[Start of section]
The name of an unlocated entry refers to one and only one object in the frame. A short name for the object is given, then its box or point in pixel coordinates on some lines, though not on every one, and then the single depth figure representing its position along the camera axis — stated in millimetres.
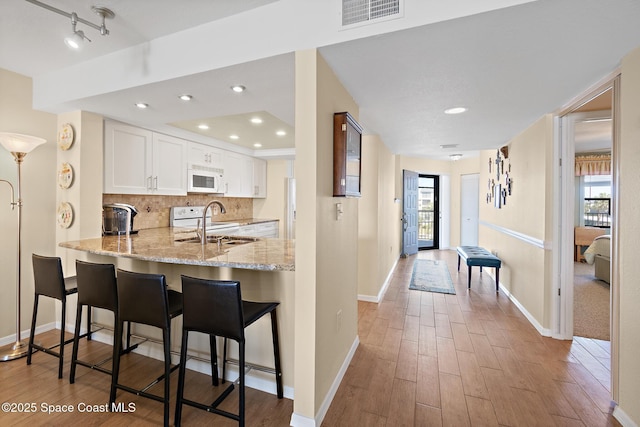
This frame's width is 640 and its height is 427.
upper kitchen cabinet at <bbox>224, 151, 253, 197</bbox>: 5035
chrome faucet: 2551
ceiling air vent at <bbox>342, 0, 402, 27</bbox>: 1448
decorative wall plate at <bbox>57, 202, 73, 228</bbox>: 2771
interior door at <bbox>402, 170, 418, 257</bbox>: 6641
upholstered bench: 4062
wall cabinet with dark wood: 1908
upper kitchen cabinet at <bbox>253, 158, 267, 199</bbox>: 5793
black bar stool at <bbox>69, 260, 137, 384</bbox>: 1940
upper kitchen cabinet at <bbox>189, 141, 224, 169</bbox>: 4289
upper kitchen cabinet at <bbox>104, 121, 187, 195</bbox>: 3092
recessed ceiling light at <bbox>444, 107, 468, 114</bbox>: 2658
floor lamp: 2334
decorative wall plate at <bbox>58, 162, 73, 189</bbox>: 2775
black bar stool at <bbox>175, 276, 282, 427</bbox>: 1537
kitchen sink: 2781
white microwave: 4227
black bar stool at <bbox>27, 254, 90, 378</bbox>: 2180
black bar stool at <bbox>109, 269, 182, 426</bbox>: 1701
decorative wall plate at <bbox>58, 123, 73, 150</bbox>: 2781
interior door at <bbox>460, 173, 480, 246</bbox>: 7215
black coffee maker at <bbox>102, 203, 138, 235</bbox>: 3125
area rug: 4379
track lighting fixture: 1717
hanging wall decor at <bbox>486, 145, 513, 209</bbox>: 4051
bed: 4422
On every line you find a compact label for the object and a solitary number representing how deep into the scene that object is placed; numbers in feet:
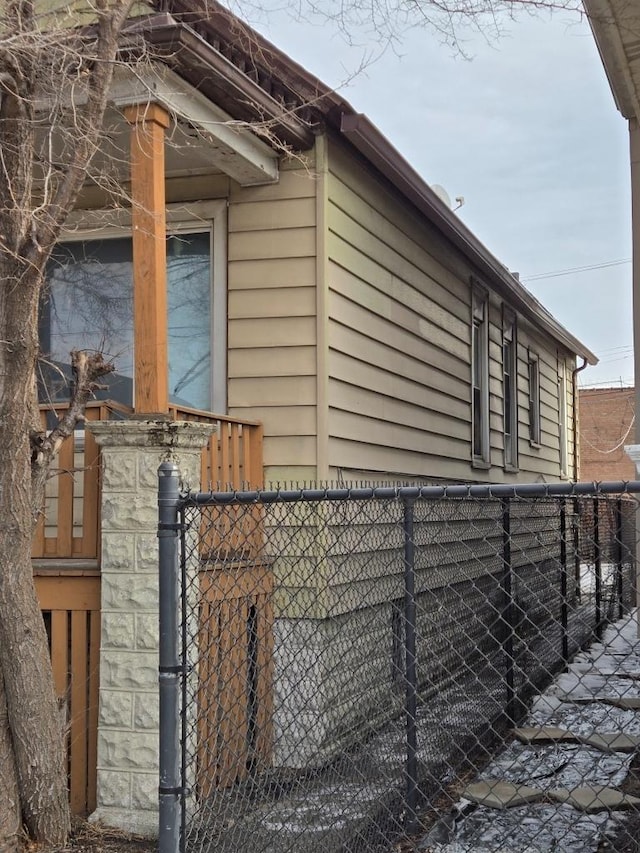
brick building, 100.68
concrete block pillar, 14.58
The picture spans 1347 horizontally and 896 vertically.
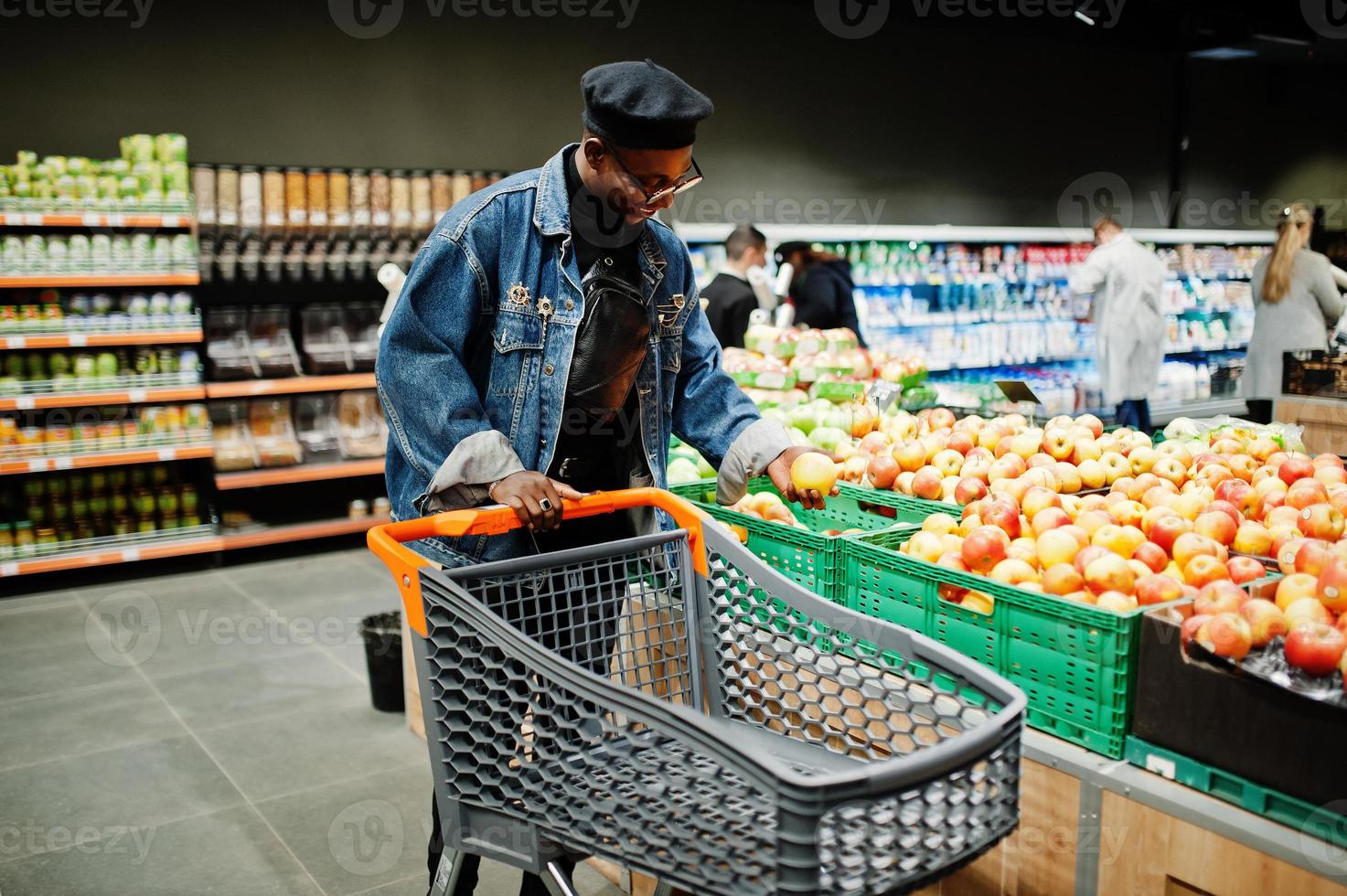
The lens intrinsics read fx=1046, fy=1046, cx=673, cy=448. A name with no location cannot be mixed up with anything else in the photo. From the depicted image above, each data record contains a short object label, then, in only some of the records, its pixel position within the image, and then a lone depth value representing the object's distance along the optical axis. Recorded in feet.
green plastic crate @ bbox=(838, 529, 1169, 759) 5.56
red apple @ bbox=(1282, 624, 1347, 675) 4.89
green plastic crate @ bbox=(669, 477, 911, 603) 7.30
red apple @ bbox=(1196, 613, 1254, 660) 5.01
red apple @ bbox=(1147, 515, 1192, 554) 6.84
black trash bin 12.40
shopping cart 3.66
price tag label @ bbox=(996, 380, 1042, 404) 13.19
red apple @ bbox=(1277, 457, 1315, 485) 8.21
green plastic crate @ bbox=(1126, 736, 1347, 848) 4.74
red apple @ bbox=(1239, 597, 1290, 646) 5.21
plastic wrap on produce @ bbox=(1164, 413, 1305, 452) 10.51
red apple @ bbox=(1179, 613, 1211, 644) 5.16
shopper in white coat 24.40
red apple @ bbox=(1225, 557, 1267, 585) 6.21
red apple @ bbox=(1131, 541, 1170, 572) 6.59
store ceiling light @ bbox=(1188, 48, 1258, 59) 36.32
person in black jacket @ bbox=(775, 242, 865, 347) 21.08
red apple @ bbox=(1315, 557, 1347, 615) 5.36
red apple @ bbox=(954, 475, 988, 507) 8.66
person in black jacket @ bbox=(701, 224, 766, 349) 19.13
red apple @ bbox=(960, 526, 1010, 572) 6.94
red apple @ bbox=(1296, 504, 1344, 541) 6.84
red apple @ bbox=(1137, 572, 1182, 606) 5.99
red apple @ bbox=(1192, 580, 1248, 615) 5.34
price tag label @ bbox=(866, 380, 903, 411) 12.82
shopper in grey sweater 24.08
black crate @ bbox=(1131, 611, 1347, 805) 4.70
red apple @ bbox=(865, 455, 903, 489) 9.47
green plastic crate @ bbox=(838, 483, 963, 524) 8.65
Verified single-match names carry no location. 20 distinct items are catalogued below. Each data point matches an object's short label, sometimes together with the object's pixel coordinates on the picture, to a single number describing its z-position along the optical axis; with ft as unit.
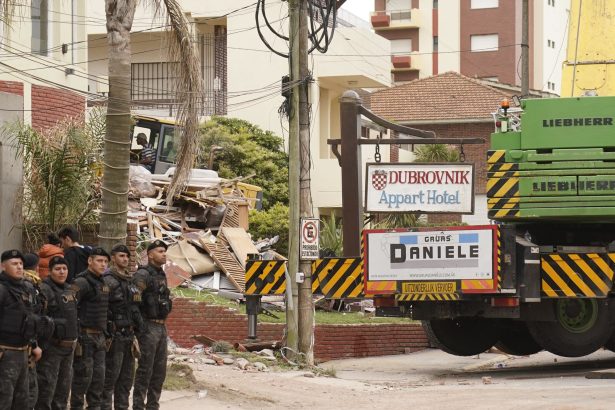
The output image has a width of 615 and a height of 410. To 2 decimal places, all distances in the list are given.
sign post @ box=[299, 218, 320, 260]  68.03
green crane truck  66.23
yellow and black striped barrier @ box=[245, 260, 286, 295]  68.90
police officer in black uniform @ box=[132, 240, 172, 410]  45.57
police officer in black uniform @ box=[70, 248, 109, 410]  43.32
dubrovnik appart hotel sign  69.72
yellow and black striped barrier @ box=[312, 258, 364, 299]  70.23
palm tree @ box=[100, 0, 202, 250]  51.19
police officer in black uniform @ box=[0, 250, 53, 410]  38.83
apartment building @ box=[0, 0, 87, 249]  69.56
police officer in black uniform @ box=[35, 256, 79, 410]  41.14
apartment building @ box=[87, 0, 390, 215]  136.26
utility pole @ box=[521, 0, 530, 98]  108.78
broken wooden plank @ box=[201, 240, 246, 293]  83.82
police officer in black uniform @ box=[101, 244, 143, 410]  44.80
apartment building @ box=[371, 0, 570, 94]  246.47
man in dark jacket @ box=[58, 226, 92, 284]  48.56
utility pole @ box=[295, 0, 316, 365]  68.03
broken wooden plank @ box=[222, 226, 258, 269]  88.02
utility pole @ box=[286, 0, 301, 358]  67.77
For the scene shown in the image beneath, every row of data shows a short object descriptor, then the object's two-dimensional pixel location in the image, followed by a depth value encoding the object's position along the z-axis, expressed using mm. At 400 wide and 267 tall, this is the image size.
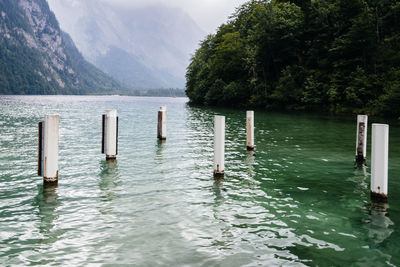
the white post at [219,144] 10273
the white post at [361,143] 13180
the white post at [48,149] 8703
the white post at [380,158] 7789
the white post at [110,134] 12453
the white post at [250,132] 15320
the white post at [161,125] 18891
[End of section]
### Work item:
Count the lines of the records that contain the word "optical". Give only the count.

### Task answer:
2